Frequent readers might recall something similar happening a few years ago. A motorist honked his horn, an act of aggression that seemed so out of place in Victoria that I felt compelled to describe the scene in a column. Basically, people reacted in the way they would to an earthquake: with shocked silence, followed by the clutching of pearls. Birds stopped singing. Pedestrians turned and gaped at the sky, wondering where this mysterious, jarring sound had come from. One driver, suspecting he had run over a goose, got out and checked his undercarriage.

This being Victoria, others in the gathering crowd began arguing about whether this strange noise should be blamed on A) the Rumbles, B) chemtrails, or C) Lisa Helps.

“No,” interjected a recent visitor to Vancouver, “that was a car horn.”

This elicited a collective gasp. Two onlookers fainted, while others made the sign of the cross.

One does not sound one’s horn in Victoria, at least not out of anger, I wrote at the time. It’s just not done. Here in the City of Gardens, we treat the horns in our cars in the same way hormonal teenage boys carry condoms in their wallets, neither expecting nor knowing how to use them.

Except now, apparently, we do. Same day as the Bay Street beeping, I saw — or heard — somebody blare his horn after almost becoming the victim of another driver’s ill-timed turn on Cadboro Bay Road. Then, same day, someone else played an extended one-note lament while inching down coagulated Wharf Street.

This is the way horns are most often used. The law says we’re only supposed to sound them to warn other drivers of impending danger, but mostly we do it to express frustration or scold others for their actions.

Most jurisdictions have rules that ban such gratuitous honking (Victoria’s bylaw carries a $200 penalty) though they’re seldom enforced. Some drivers get charged, though: in the U.S., offenders have argued their honking constitutes an act of protest and should therefore be protected as free speech. Not so, the courts have ruled. In the case of a man who repeatedly hammered his horn while trapped in Manhattan gridlock, prosecutors successfully argued that not only do anti-beeping laws reduce noise, but they increase the effectiveness of horns when they are actually needed — the idea being that if we grow used to horns being used as a form of audible middle finger, we’ll grow deaf to them as a means of warning.

Also, history shows that if you do use your horn as an alternative to slugging another driver in the nose, chances are you’ll get punched on your own honker.

In May, a Calgary man whose horn-honking escalated into race-based abuse was charged with a hate crime. In July, a Washington state hornfest ended with a shirtless man (always a sign of stability) throwing an axe at another driver’s window. Two weeks ago, a Michigan man pulled a gun on a vehicle carrying eight children after the latter vehicle’s driver honked at him for not moving at a green light. In Tennessee, a woman who sounded her horn after being cut off in traffic was shot at by a woman in the offending car.

None of this explains why we hear horns more often these days, though.

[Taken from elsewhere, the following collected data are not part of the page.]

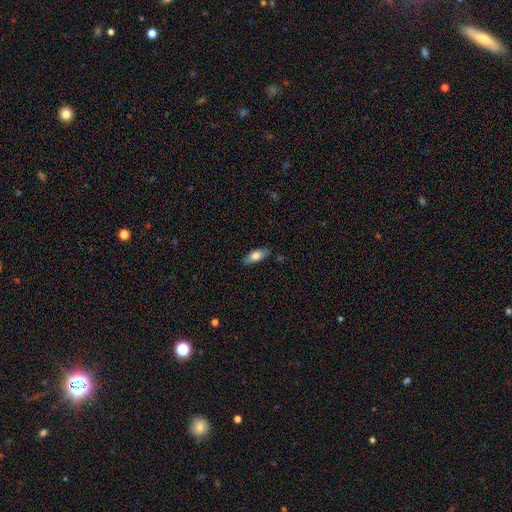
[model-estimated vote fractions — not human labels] Smooth or featured?
  - smooth: 74% *
  - featured or disk: 19%
  - star or artifact: 7%
How rounded?
  - in between: 78% *
  - cigar-shaped: 19%
  - round: 3%
Merging?
  - none: 82% *
  - minor disturbance: 13%
  - major disturbance: 3%
  - merger: 2%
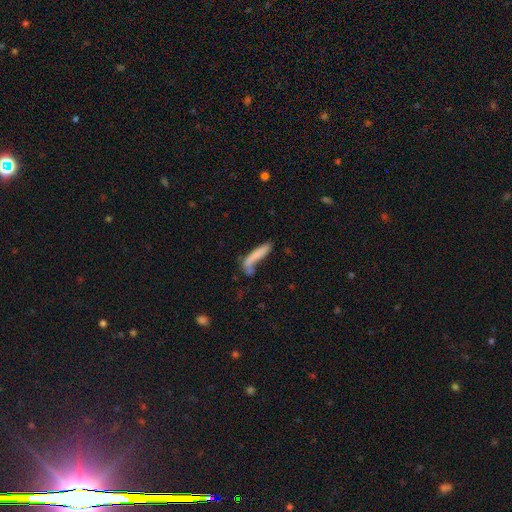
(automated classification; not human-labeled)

Is it the pandemic? COVID actually ushered in an era of positive horn use, with vehicular parades substituting for in-person grad ceremonies, birthday parties and baby showers. Today, intersections are frequently infested with sign-waving federal election campaigners urging morning commuters to sound their support, which must thrill the neighbours.

More often, though, the honking reflects frayed tempers or anxiety or a lashing-out against all we have had to deal with in the past year and a half. Police have already reported troubling rises in other behaviours, such as speeding. And remember the night this summer when VicPD had to shut down its roadblock early because the cops and tow trucks were overwhelmed by the number of drunk drivers? So much for be kind, be calm, be safe.

Maybe it would be best to treat our horns like our computers, and count to 10 before hitting the send button.